Abstract
Accumulating evidence supports the use of specific diagnostic tests and antiviral therapies for seriously ill patients with influenza. Among available diagnostic tests, reverse-transcriptase polymerase chain reaction is faster than culture and more sensitive than commercial antigen assays. Current neuraminidase inhibitors were approved on the basis of their efficacy in ambulatory patients, but seriously ill patients who receive these agents are less likely to die, even when treatment is initiated >48 h after symptom onset. For patients hospitalized with suspected influenza, it is unclear which circumstances warrant diagnostic testing and which warrant the use of empirical therapy. Rapid antigen assays may reduce the unnecessary use of other tests and medications but are relatively insensitive, thus eliminating many patients with influenza as candidates for treatment. Empirical antiviral therapy ensures that all patients receive treatment promptly, at a cost equivalent to that of diagnostic tests alone, but results in the receipt of treatment by many patients without influenza. For patients hospitalized with suspected influenza, clinicians need to combine these approaches in order to optimize patient care.

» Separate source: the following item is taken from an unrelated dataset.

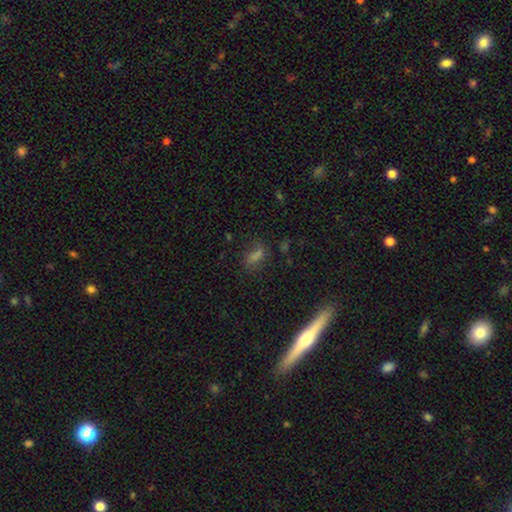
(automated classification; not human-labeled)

Current management guidelines for influenza typically emphasize the prevention and treatment of uncomplicated seasonal disease [1]. Nevertheless, even vaccinated patients may become seriously ill from influenza virus infection, and evidence to guide clinical care decisions for these patients is sparse. Data compiled from several recent studies suggest that the time has come to reconsider the approach to influenza treatment for patients who require hospitalization. Two questions must be answered: (1) is there a benefit to antiviral treatment of influenza in seriously ill patients, and (2) how should influenza be diagnosed in hospitalized patients?
Is There a Benefit to Treating Influenza in Seriously Ill Patients?
The only large randomized controlled trials that assessed the benefit of the treatment of influenza were trials of early therapy (<48 h after symptom onset) with neuraminidase inhibitors (NAIs) in healthy adults and children. These trials demonstrated that therapy was associated with a significant reduction in the duration and severity of illness and a 40%–60% reduction in the percentage of patients who developed complications or required hospitalization [2–7].
Similar reductions in complications and hospitalization associated with early therapy with oseltamivir have been identified in subsequent observational cohort studies of nursing home residents during influenza outbreaks, in 2 studies in which administrative databases were examined, and in cohort studies of immunocompromised patients [5, 8–10]. However, there is a difference between the early treatment of otherwise-healthy outpatients and the treatment of patients who require hospital admission. The question becomes, what data do we have on the impact of antiviral therapy for the treatment of influenza in patients requiring hospitalization?
There currently are 3 cohort studies that have examined the impact of treatment on patients with community-acquired illness severe enough to warrant hospitalization. In a cohort study by Falsey et al. [11–13], viral testing was done systematically for patients admitted to Rochester General Hospital with underlying cardiopulmonary disease and respiratory tract infection, congestive heart failure, exacerbation of chronic lung disease, or acute respiratory viral illness during 4 winter seasons, from 1999 to 2003. Of the 193 patients with influenza, 53 received treatment with amantadine or rimantadine, and 15 received treatment with NAIs. In-hospital mortality among these patients was 6%. The investigators were unable to find an effect of treatment with antiviral drugs. However, it is important to recognize that the study was not powered to detect a clinically significant difference: an analysis based on a cohort of 200 patients has <30% power to detect a 50% reduction in mortality. Furthermore, the authors indicated that it appeared that more severely ill patients were more likely to be treated with an antiviral drug, a bias that would decrease the probability of finding a treatment effect.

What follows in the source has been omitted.